Esce il 2° Rapporto “Talis 18” dell’Ocse sulla condizione di lavoro dei docenti (TALIS 2018 – Results. Teachers and School Leaders as valued Professionals. Vol 2) che però procrastinerebbe la presentazione dell’informativa sull’Italia, per causa sempre del famigerato virus.
Ad anticiparlo il Sole 24 Ore che riporta i punti più importanti a partire dalla percezione della considerazione della professione di docente nella propria società, in particolare nella scuola secondaria inferiore.
Da noi si sente valorizzato il 12,1%, con poche variazioni tra città e campagna, tra pubblico e privato e tra il 2013 (anno del precedente TALIS) e il 2018.
La media Ocse è del 25%, con un arco che va dal 72% di Singapore al 58,2% della Finlandia, dal 40,9% della Romania al 9,1% del Portogallo.
Rilevante è il fatto che i nostri presidi paiano ancora più pessimisti rispetto al riconoscimento sociale dei docenti: nel 2013 ci credeva l’8,1%, nel 2018 il 10,2%.
Solo il 7% degli insegnanti italiani ritiene inoltre che i governanti ascoltino le istanze della categoria. L’80% dei nostri docenti accusa vari gradi di stress e solo il 20% non lo avverte.
Seconda questione è la bassa remunerazione del corpo docente italiano. A parte i pannicelli caldi dei bonus al merito, degli 80 euro e degli arretrati per il contratto fermo, a parte il congelamento dell’anno 2013 dalla progressione di carriera e quindi di stipendio e pensione, si dice soddisfatto del salario appena il 21% dei nostri insegnanti, mentre in Canada lo è il 76%.
In Italia i docenti guadagnano inoltre in media il 30% in meno di altri laureati del Paese, a fronte di un carico di responsabilità nei processi organizzativo-formativi dentro le scuole, che in base a 6 parametri la nuova analisi Ocse certifica come il più alto.
Inoltre l’emergenza corona virus ha prodotto il trasferimento delle scuole di ogni ordine e grado nella dimensione digitale e virtuale un massivo superlavoro che viene svolto come meglio possibile da una categoria “poco incline al lamento e forse proprio per questo è così poco considerata da mondo politico e opinione pubblica.

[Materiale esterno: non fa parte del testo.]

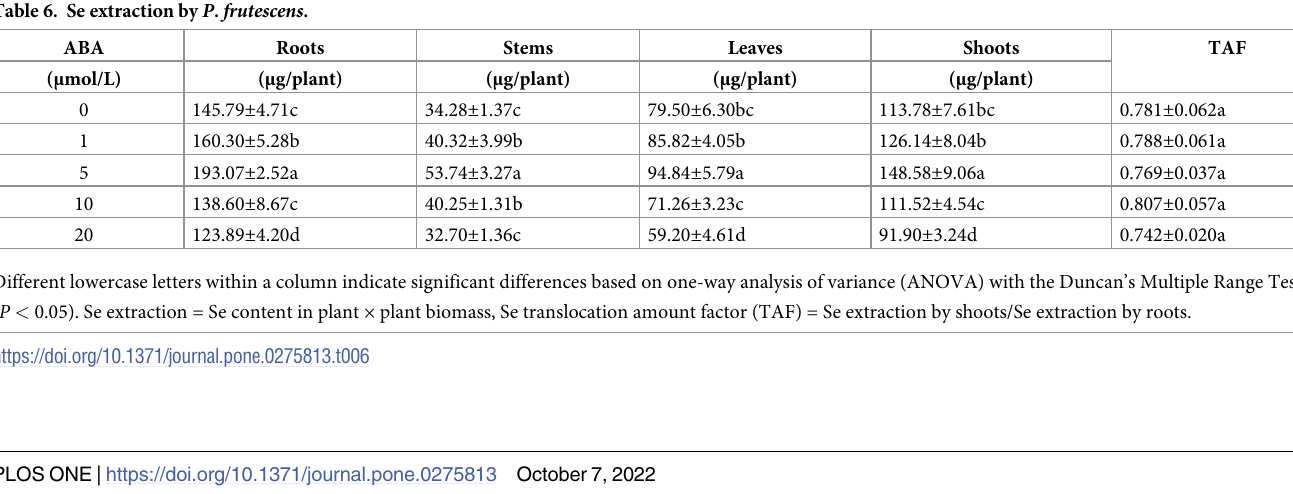
The findings showed that 1 and 5 μ mol/L ABA increased the Se extraction by roots of P . frutes- cens by 9.95%, and 32.43%, respectively, relative to the control, whereas other ABA concentra- tions had no effect ( P > 0.05) significant or decreased (Table 6). Administration of 1, 5, and 10 μ mol/L ABA increased the Se extraction by stems relative to the control, whereas use of 20 μ mol/L ABA showed no significant ( P > 0.05) effect. Notably, only 5 μ mol/L ABA increased the Se extractions by leaves and shoots by 19.30% and 30.59%, respectively, whereas other ABA concentrations had no significant ( P > 0.05) effect or decreased. Regression analysis showed that the root Se extraction had a linear regression relationship with ABA concentration (x: ABA concentration; y: root Se extraction; y = -1.853x + 165.674, R 2 = 0.320, P = 0.028), and the shoot Se extraction also had a linear regression relationship with ABA concentration (x: ABA concentration; y: shoot Se extraction; y = -1.648x + 130.249, R 2 = 0.381, P = 0.014). The results showed no significant ( P > 0.05) differences in the TAF of P . frutescens among the dif- ferent ABA concentrations.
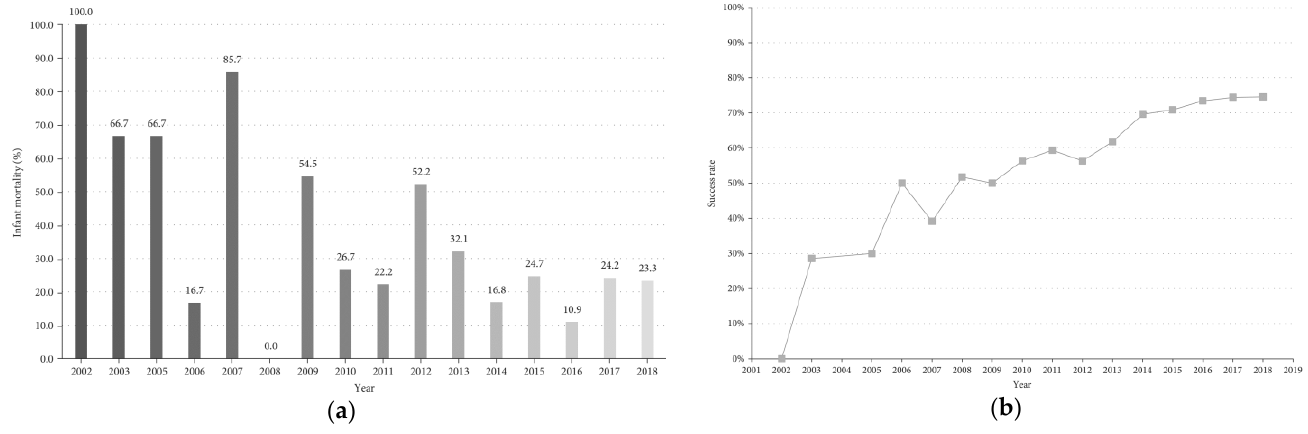
Figure 1. Infant mortality ( a ) and success rate ( b ) of CubeSat missions from 2000–2020. Reprinted from ref. [1]. Looking at available data, such as from the University of Saint Louis [2], it can be seen that, especially in the early 2000s, CubeSats have been developed and deployed almost exclusively from universities, as seen in Figure 2.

Dunque si spera, una volta finita l’emergenza covid-19, che si voglia colmare il divario tra le condizioni di lavoro e studio dei docenti e dei discenti italiani, e quelle dei Paesi con cui ci vogliamo sedere ad un tavolo alla pari; che riscatti la scuola italiana dal suo perenne ruolo di cenerentola, valorizzando il suo grande potenziale, e smettendo di pretendere abnegazione dando in cambio continue mortificazioni. Basta voler pescare finalmente nelle voragini della gigantesca, tracotante, incivile evasione fiscale che da decenni depreda il nostro Paese”.